SOURCE MATERIAL »
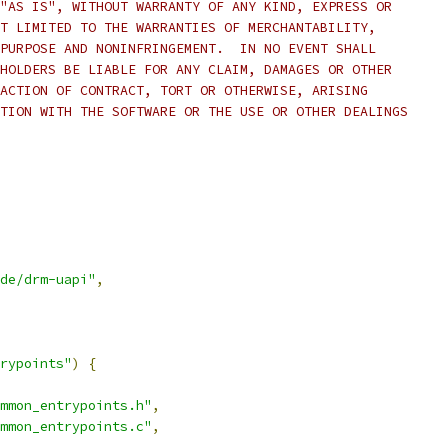
"AS IS", WITHOUT WARRANTY OF ANY KIND, EXPRESS OR
T LIMITED TO THE WARRANTIES OF MERCHANTABILITY,
PURPOSE AND NONINFRINGEMENT.  IN NO EVENT SHALL
HOLDERS BE LIABLE FOR ANY CLAIM, DAMAGES OR OTHER
ACTION OF CONTRACT, TORT OR OTHERWISE, ARISING
TION WITH THE SOFTWARE OR THE USE OR OTHER DEALINGS
de/drm-uapi"
,
rypoints"
)
{
mmon_entrypoints.h"
,
mmon_entrypoints.c"
,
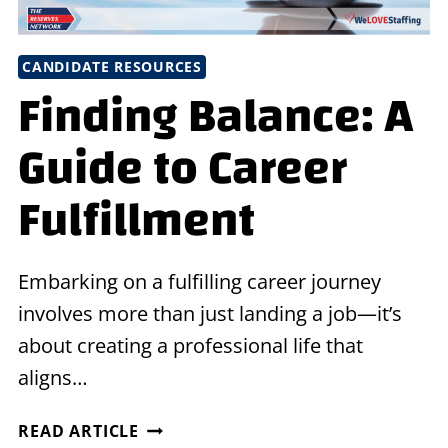
CANDIDATE RESOURCES
Finding Balance: A
Guide to Career
Fulfillment
Embarking on a fulfilling career journey
involves more than just landing a job—it’s
about creating a professional life that
aligns…
FINDING
READ ARTICLE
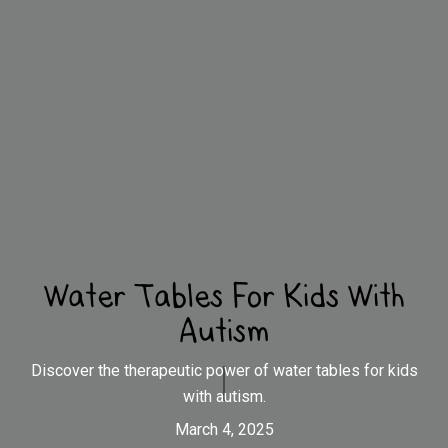
Water Tables For Kids With
Autism
Discover the therapeutic power of water tables for kids
with autism.
March 4, 2025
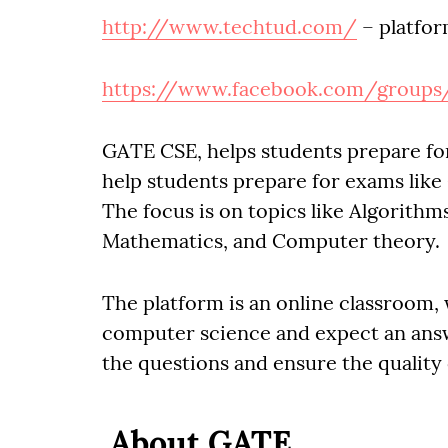
http://www.techtud.com/
– platfor
https://www.facebook.com/groups
GATE CSE, helps students prepare f
help students prepare for exams lik
The focus is on topics like Algorith
Mathematics, and Computer theory.
The platform is an online classroom,
computer science and expect an ans
the questions and ensure the quality
About GATE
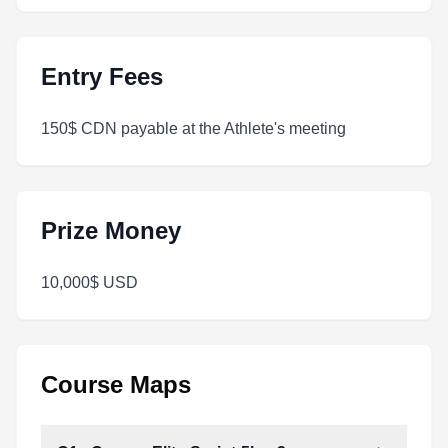
Entry Fees
150$ CDN payable at the Athlete's meeting
Prize Money
10,000$ USD
Course Maps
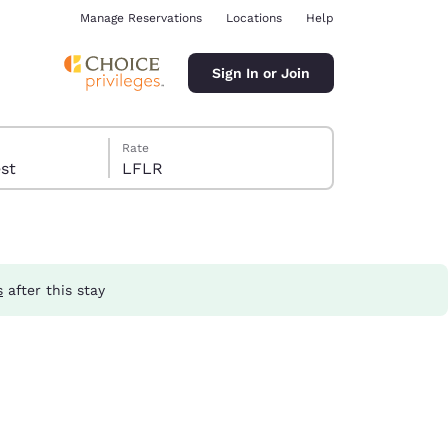
Manage Reservations
Locations
Help
Sign In or Join
Rate
guest
LFLR
s
after this stay
ina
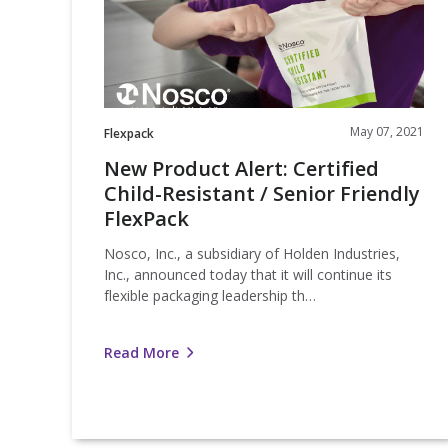
Resistant
/
Senior
Friendly
FlexPack
May 07, 2021
Flexpack
New Product Alert: Certified
Child-Resistant / Senior Friendly
FlexPack
Nosco, Inc., a subsidiary of Holden Industries,
Inc., announced today that it will continue its
flexible packaging leadership th…
Read More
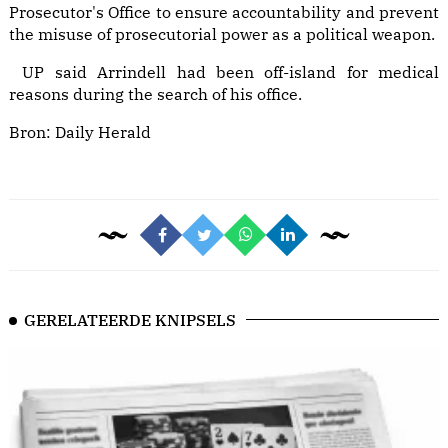
Prosecutor's Office to ensure accountability and prevent
the misuse of prosecutorial power as a political weapon.
UP said Arrindell had been off-island for medical
reasons during the search of his office.
Bron:
Daily Herald
GERELATEERDE KNIPSELS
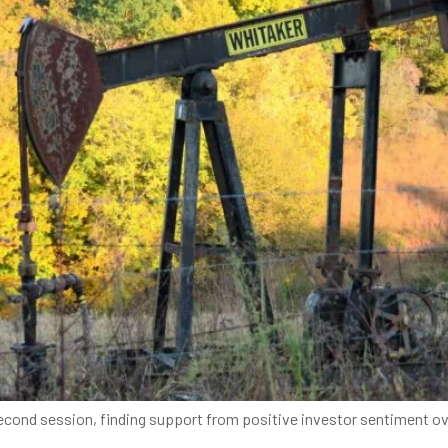
econd session, finding support from positive investor sentiment ove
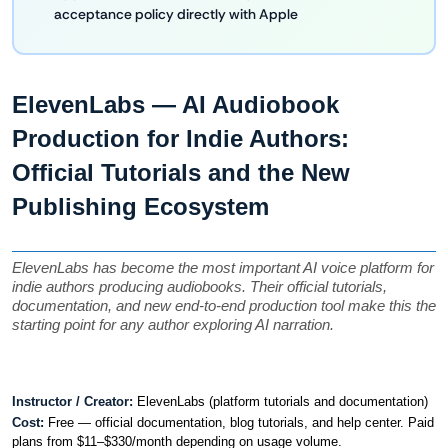
acceptance policy directly with Apple
ElevenLabs — AI Audiobook 
Production for Indie Authors: 
Official Tutorials and the New 
Publishing Ecosystem
ElevenLabs has become the most important AI voice platform for 
indie authors producing audiobooks. Their official tutorials, 
documentation, and new end-to-end production tool make this the 
starting point for any author exploring AI narration.
Instructor / Creator: 
ElevenLabs (platform tutorials and documentation)
Cost: 
Free — official documentation, blog tutorials, and help center. Paid 
plans from $11–$330/month depending on usage volume.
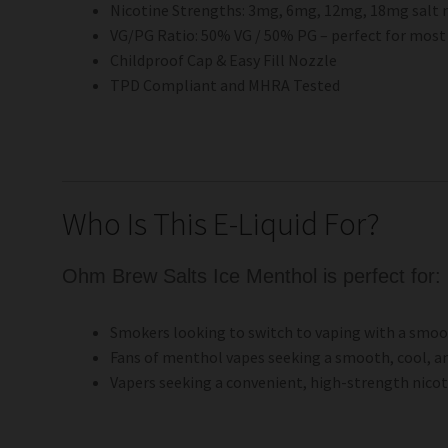
Nicotine Strengths: 3mg, 6mg, 12mg, 18mg salt 
VG/PG Ratio: 50% VG / 50% PG – perfect for most 
Childproof Cap & Easy Fill Nozzle
TPD Compliant and MHRA Tested
Who Is This E-Liquid For?
Ohm Brew Salts Ice Menthol is perfect for:
Smokers looking to switch to vaping with a smoot
Fans of menthol vapes seeking a smooth, cool, a
Vapers seeking a convenient, high-strength nicotin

WHAT IS NEEDED »
Reproduce the text above word for word, starting with the line that contains "Nicotine Strengths: 3mg, 6mg, 12mg, 18mg" and continuing through the last line of the entries.

SOLUTION »
Nicotine Strengths: 3mg, 6mg, 12mg, 18mg salt 
VG/PG Ratio: 50% VG / 50% PG – perfect for most 
Childproof Cap & Easy Fill Nozzle
TPD Compliant and MHRA Tested
Who Is This E-Liquid For?
Ohm Brew Salts Ice Menthol is perfect for:
Smokers looking to switch to vaping with a smoot
Fans of menthol vapes seeking a smooth, cool, a
Vapers seeking a convenient, high-strength nicotin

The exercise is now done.